● **PROVIDED MATERIAL**:
*** Begin section ***
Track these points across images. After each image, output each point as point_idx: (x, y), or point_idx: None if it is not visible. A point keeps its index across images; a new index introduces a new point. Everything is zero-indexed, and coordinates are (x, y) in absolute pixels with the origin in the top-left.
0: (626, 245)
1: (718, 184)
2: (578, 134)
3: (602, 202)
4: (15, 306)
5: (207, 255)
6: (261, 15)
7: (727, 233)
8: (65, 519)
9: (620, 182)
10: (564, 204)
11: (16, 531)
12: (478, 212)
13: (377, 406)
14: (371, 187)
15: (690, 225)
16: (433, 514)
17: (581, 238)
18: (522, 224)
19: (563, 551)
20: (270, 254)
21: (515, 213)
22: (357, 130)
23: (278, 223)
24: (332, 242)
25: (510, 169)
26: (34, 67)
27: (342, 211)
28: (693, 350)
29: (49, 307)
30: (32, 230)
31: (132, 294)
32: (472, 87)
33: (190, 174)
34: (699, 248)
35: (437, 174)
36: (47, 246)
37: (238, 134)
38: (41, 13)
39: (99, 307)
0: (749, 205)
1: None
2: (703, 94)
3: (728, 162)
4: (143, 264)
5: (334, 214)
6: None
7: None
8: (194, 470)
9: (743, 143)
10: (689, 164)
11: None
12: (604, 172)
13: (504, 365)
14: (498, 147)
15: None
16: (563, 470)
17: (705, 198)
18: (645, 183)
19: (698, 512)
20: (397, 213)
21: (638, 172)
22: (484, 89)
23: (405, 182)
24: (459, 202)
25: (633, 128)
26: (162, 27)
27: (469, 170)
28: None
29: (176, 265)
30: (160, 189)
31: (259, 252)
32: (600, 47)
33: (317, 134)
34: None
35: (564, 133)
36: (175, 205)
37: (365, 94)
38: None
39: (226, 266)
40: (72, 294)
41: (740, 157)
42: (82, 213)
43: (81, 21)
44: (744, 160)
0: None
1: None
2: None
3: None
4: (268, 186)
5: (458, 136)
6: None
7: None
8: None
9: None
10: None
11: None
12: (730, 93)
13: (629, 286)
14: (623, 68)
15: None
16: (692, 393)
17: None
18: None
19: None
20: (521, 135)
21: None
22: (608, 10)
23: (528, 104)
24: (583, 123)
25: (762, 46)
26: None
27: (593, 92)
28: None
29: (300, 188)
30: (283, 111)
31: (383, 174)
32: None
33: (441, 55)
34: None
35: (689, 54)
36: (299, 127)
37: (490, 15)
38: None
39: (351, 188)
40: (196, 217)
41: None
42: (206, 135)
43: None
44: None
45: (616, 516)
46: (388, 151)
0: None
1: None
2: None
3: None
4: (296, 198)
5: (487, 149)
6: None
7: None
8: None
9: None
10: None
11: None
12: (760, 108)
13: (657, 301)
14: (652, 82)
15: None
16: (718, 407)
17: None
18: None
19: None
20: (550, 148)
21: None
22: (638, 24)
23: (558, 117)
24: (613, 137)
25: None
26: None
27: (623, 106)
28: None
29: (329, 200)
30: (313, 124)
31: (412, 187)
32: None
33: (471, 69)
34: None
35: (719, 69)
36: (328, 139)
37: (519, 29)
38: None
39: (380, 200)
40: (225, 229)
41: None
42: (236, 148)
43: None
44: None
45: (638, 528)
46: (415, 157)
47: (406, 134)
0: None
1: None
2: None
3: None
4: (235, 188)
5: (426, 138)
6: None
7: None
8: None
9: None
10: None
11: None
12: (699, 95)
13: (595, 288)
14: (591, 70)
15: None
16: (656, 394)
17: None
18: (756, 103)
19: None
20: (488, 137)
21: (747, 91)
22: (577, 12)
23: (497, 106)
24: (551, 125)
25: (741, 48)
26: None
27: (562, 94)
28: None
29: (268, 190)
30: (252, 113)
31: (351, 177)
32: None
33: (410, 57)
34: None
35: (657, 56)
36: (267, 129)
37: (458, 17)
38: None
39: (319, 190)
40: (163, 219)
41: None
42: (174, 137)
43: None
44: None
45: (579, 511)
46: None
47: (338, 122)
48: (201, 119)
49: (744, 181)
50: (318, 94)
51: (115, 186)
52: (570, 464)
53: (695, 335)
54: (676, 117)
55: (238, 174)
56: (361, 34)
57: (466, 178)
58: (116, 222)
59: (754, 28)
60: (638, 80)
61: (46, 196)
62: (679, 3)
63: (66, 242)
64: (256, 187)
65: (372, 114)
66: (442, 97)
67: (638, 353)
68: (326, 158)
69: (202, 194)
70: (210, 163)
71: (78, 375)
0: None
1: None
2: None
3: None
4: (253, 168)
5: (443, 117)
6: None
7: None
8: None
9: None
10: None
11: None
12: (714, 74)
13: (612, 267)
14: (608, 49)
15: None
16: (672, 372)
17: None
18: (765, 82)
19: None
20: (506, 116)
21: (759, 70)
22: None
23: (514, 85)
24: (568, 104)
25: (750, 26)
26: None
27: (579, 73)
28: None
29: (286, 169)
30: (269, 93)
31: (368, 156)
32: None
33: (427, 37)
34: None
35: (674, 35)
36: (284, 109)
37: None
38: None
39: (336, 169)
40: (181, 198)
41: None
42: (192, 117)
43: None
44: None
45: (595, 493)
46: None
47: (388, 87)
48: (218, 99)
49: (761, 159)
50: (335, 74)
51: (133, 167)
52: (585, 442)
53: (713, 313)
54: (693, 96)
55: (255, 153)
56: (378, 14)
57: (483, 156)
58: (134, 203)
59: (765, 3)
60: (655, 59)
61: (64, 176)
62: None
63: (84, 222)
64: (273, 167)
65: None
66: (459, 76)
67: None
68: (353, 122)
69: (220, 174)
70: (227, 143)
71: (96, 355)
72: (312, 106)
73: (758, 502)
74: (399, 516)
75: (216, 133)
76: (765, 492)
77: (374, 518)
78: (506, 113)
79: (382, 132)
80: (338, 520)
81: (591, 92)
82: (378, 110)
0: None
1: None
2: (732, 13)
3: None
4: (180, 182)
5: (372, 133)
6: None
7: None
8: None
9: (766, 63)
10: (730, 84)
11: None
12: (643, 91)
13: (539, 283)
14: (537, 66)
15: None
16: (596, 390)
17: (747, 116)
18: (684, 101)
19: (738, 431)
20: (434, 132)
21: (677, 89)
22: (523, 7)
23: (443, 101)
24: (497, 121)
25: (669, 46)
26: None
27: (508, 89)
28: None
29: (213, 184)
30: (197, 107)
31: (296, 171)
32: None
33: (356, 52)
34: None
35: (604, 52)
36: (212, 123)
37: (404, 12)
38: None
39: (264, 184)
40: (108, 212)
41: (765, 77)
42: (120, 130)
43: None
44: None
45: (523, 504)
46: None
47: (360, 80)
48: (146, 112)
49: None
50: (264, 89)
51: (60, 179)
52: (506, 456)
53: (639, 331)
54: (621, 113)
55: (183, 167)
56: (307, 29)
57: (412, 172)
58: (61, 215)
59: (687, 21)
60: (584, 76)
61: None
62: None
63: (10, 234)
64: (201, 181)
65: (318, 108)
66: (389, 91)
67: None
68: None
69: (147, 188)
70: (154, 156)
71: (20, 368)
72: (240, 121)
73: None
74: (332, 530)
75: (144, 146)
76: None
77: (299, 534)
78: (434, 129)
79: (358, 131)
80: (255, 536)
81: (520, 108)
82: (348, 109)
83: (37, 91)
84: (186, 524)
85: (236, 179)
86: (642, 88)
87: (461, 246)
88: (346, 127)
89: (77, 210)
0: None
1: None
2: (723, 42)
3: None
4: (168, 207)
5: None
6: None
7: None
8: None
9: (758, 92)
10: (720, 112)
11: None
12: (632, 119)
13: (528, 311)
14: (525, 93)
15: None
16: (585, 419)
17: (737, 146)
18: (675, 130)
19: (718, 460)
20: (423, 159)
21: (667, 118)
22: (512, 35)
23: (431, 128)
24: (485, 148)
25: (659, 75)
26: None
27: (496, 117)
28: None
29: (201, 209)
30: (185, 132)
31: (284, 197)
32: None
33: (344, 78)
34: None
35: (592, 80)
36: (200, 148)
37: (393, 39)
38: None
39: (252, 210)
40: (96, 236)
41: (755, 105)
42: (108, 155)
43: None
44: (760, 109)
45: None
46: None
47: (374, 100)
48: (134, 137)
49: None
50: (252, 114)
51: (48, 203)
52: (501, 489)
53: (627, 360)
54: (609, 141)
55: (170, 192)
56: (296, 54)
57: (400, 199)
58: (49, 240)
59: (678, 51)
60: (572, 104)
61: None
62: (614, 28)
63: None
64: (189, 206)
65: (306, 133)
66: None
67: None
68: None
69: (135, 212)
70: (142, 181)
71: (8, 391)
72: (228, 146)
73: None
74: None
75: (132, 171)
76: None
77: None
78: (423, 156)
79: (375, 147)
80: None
*** End section ***
● **WHAT IS EXPECTED**:
Everything from the first line of the entries above through the line with "38: (41, 13)" is to be reproduced exactly, and nothing else.

● **ANSWER BOX**:
Track these points across images. After each image, output each point as point_idx: (x, y), or point_idx: None if it is not visible. A point keeps its index across images; a new index introduces a new point. Everything is zero-indexed, and coordinates are (x, y) in absolute pixels with the origin in the top-left.
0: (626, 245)
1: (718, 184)
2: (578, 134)
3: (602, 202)
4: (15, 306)
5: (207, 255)
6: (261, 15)
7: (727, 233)
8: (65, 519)
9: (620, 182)
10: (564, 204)
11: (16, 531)
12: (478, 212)
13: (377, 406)
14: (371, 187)
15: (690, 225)
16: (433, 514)
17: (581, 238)
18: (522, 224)
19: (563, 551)
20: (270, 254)
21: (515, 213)
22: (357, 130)
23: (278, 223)
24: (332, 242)
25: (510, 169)
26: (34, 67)
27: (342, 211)
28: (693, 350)
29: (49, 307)
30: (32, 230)
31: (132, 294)
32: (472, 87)
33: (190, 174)
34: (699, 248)
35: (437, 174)
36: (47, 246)
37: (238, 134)
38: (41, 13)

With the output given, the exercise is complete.